For those of us who have had this connection forged for us, by the grace of our Gods and our dead, by the grace of the lineage whose hands and heart we collectively are called to manifest in our work, no compromise is possible. We will guard and protect that sacred space, the flow and push of that tradition as it continues to unfold and rework itself against anything that may threaten the integrity of its  re-weaving. This takes precedence over anything, everything, and anyone save venerating the Gods and ancestors Themselves. 

 

One of the things that seems to have caused endless upset in the ongoing debates between pagans and polytheists is that many in both camps do not comprehend the push that many of us feel to defend the tradition over and above the comfort of those people immediately involved now. This is, I believe an invisible fault line that has been causing round after round of trouble. Until you have been rooted in the immediacy of a tradition and lineage, it is impossible - for anyone--to truly comprehend what this means. But it is at the core of polytheistic resistance: the weight of lineage and the tradition which it sustains rests on our shoulders.

 

There is nothing wrong with individual wolves having their voice. We're not trying to silence their howl.

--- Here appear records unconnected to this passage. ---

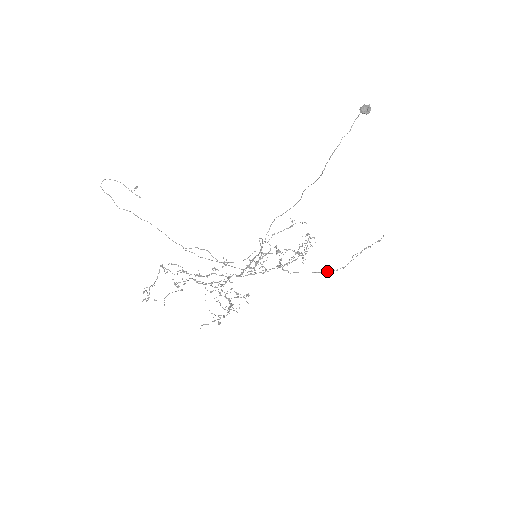
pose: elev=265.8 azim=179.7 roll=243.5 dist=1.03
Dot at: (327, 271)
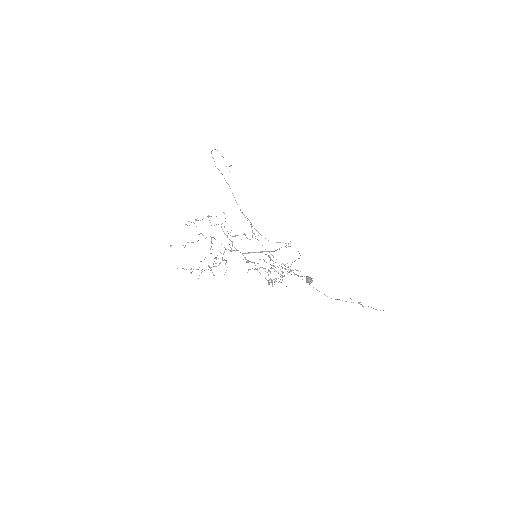
Dot at: occluded
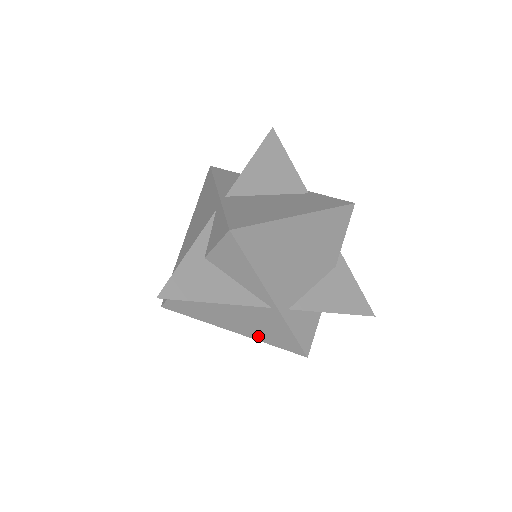
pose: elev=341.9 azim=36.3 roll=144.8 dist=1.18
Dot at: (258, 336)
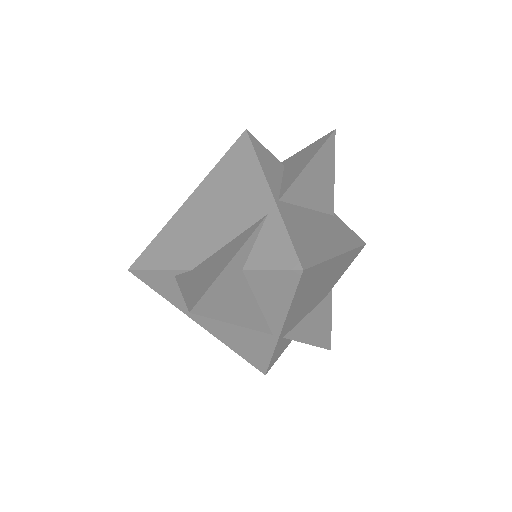
Dot at: (229, 342)
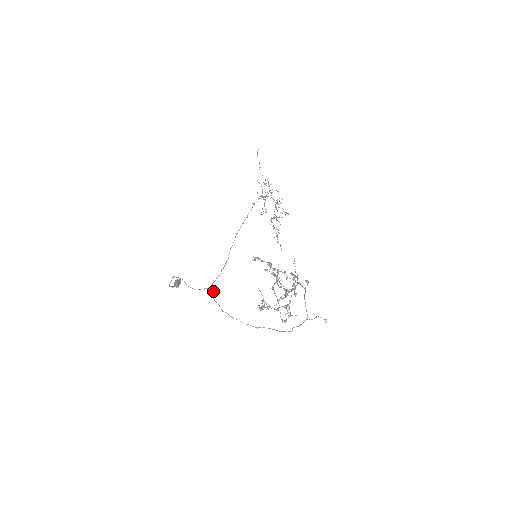
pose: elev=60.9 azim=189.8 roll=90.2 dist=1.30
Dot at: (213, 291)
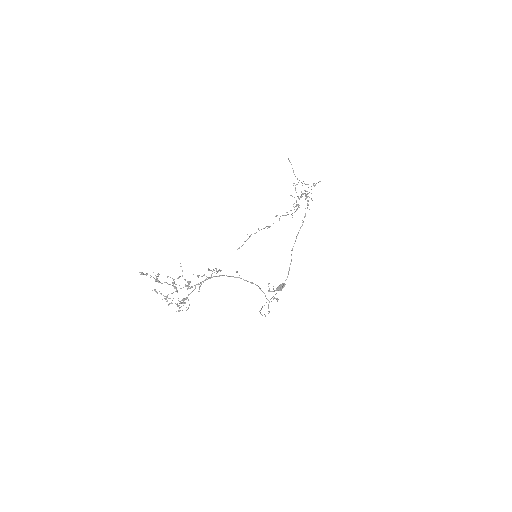
Dot at: occluded
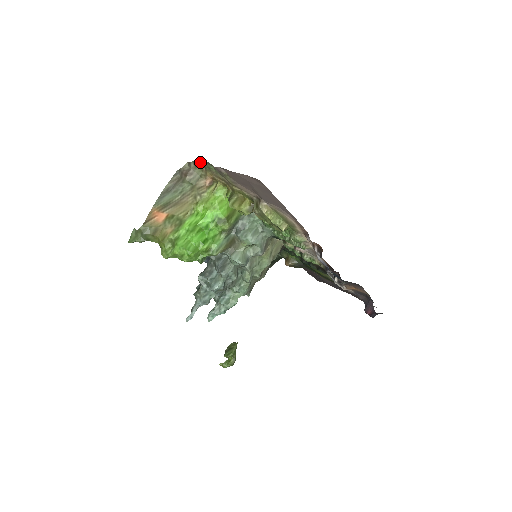
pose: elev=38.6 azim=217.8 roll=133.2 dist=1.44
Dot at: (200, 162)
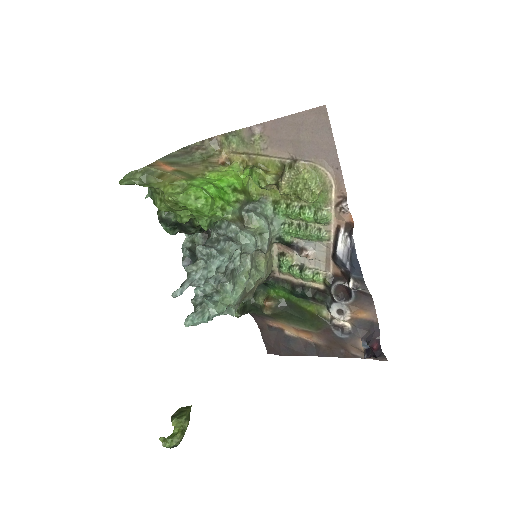
Dot at: (218, 139)
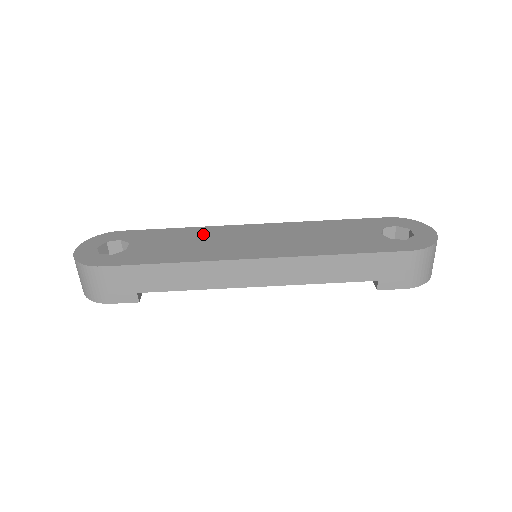
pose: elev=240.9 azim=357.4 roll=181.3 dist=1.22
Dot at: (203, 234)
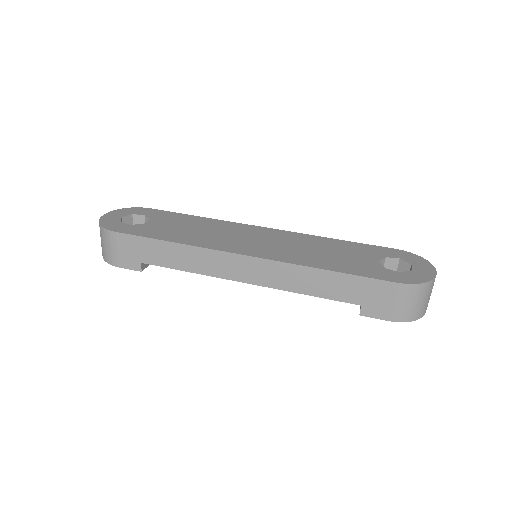
Dot at: (215, 226)
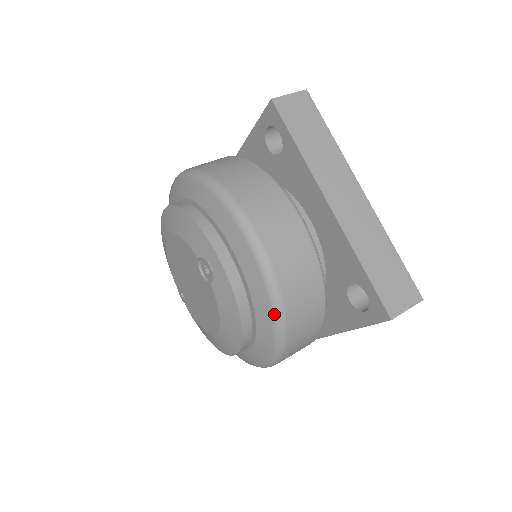
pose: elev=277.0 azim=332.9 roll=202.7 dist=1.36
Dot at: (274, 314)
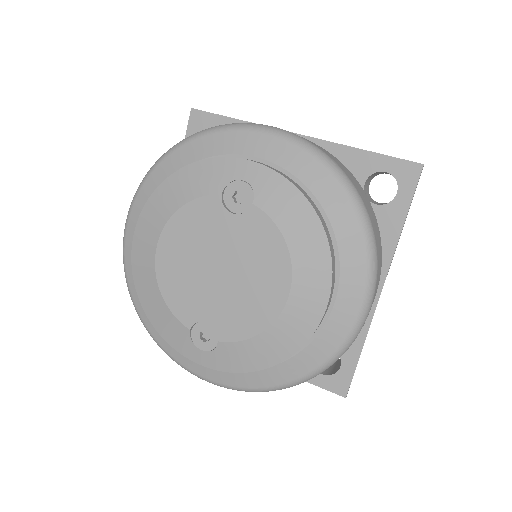
Dot at: (340, 180)
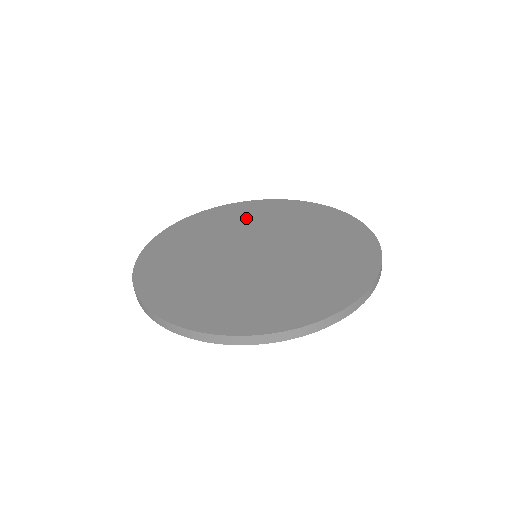
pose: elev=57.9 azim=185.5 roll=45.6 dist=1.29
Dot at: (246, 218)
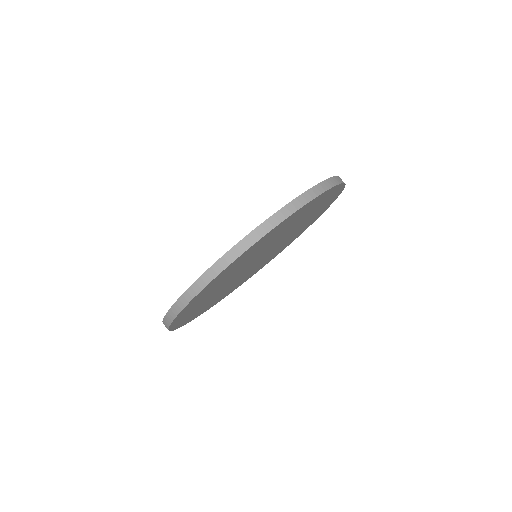
Dot at: occluded
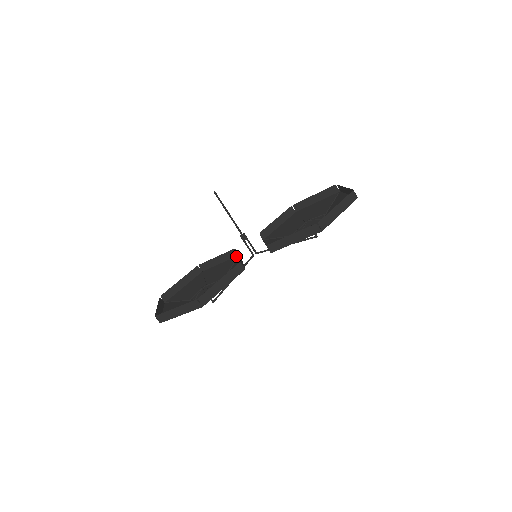
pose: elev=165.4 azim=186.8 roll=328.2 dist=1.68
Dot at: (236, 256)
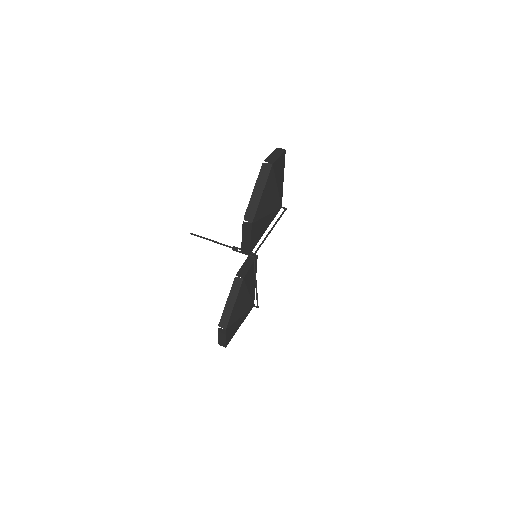
Dot at: occluded
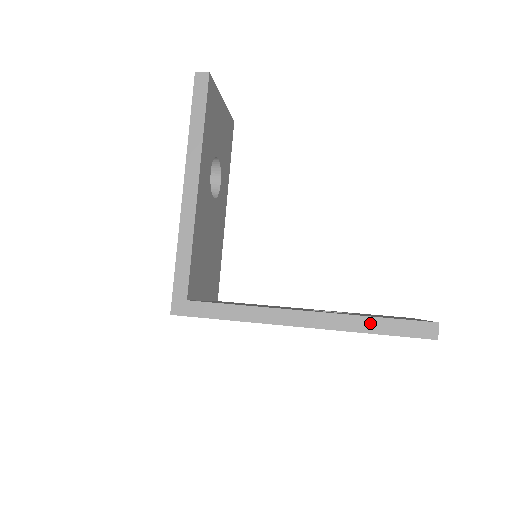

But we're talking about the symphonic beauty of the collective howl of every pack that has ever howled since the moon first rose and the children of Odin's ravens first screamed themselves into being at the side of neolithic dyre wolves seeking food and common survival for their pack. We are fighting against a cold and desolate landscape: a modern world that may no longer systematically destroy our traditions with violence and bloodshed, but that seeks their erasure no less surely and drains the passion and life out of every attempt at restoration. Even on the cusp of spring's awakening, the song of this brutal winter lingers. 

 

This isn't about the individual. We're not working for the individual. This is a different agenda, one that will restore and sustain our traditions regardless of the opposition faced.